■ TASK PROMPT ■
Quote, without any change, the line that contains "3.6 Antenna Requirements 18" and all lines that follow it to the end of the data below.

• • • •

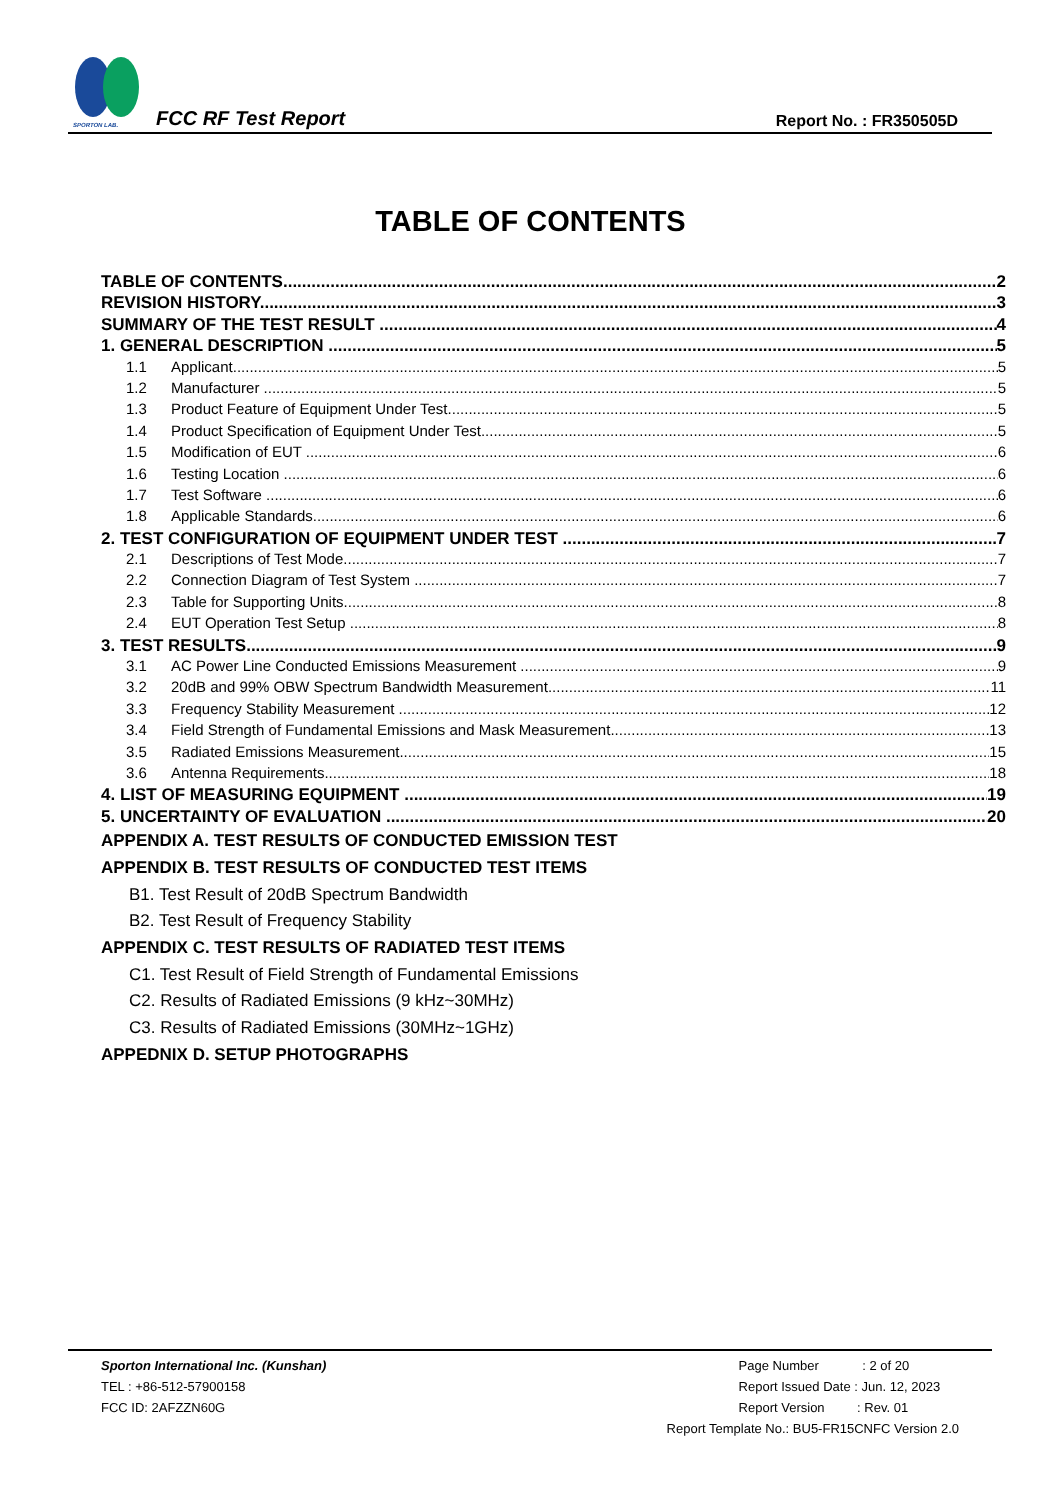SPORTON LAB.
FCC RF Test Report
Report No. : FR350505D
TABLE OF CONTENTS
TABLE OF CONTENTS 2
REVISION HISTORY 3
SUMMARY OF THE TEST RESULT 4
1. GENERAL DESCRIPTION 5
1.1 Applicant 5
1.2 Manufacturer 5
1.3 Product Feature of Equipment Under Test 5
1.4 Product Specification of Equipment Under Test 5
1.5 Modification of EUT 6
1.6 Testing Location 6
1.7 Test Software 6
1.8 Applicable Standards 6
2. TEST CONFIGURATION OF EQUIPMENT UNDER TEST 7
2.1 Descriptions of Test Mode 7
2.2 Connection Diagram of Test System 7
2.3 Table for Supporting Units 8
2.4 EUT Operation Test Setup 8
3. TEST RESULTS 9
3.1 AC Power Line Conducted Emissions Measurement 9
3.2 20dB and 99% OBW Spectrum Bandwidth Measurement 11
3.3 Frequency Stability Measurement 12
3.4 Field Strength of Fundamental Emissions and Mask Measurement 13
3.5 Radiated Emissions Measurement 15
3.6 Antenna Requirements 18
4. LIST OF MEASURING EQUIPMENT 19
5. UNCERTAINTY OF EVALUATION 20
APPENDIX A. TEST RESULTS OF CONDUCTED EMISSION TEST
APPENDIX B. TEST RESULTS OF CONDUCTED TEST ITEMS
B1. Test Result of 20dB Spectrum Bandwidth
B2. Test Result of Frequency Stability
APPENDIX C. TEST RESULTS OF RADIATED TEST ITEMS
C1. Test Result of Field Strength of Fundamental Emissions
C2. Results of Radiated Emissions (9 kHz~30MHz)
C3. Results of Radiated Emissions (30MHz~1GHz)
APPEDNIX D. SETUP PHOTOGRAPHS
Sporton International Inc. (Kunshan)
TEL : +86-512-57900158
FCC ID: 2AFZZN60G
Page Number : 2 of 20
Report Issued Date : Jun. 12, 2023
Report Version : Rev. 01
Report Template No.: BU5-FR15CNFC Version 2.0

• • • •

■ RESULT BELOW ■
3.6 Antenna Requirements 18
4. LIST OF MEASURING EQUIPMENT 19
5. UNCERTAINTY OF EVALUATION 20
APPENDIX A. TEST RESULTS OF CONDUCTED EMISSION TEST
APPENDIX B. TEST RESULTS OF CONDUCTED TEST ITEMS
B1. Test Result of 20dB Spectrum Bandwidth
B2. Test Result of Frequency Stability
APPENDIX C. TEST RESULTS OF RADIATED TEST ITEMS
C1. Test Result of Field Strength of Fundamental Emissions
C2. Results of Radiated Emissions (9 kHz~30MHz)
C3. Results of Radiated Emissions (30MHz~1GHz)
APPEDNIX D. SETUP PHOTOGRAPHS
Sporton International Inc. (Kunshan)
TEL : +86-512-57900158
FCC ID: 2AFZZN60G
Page Number : 2 of 20
Report Issued Date : Jun. 12, 2023
Report Version : Rev. 01
Report Template No.: BU5-FR15CNFC Version 2.0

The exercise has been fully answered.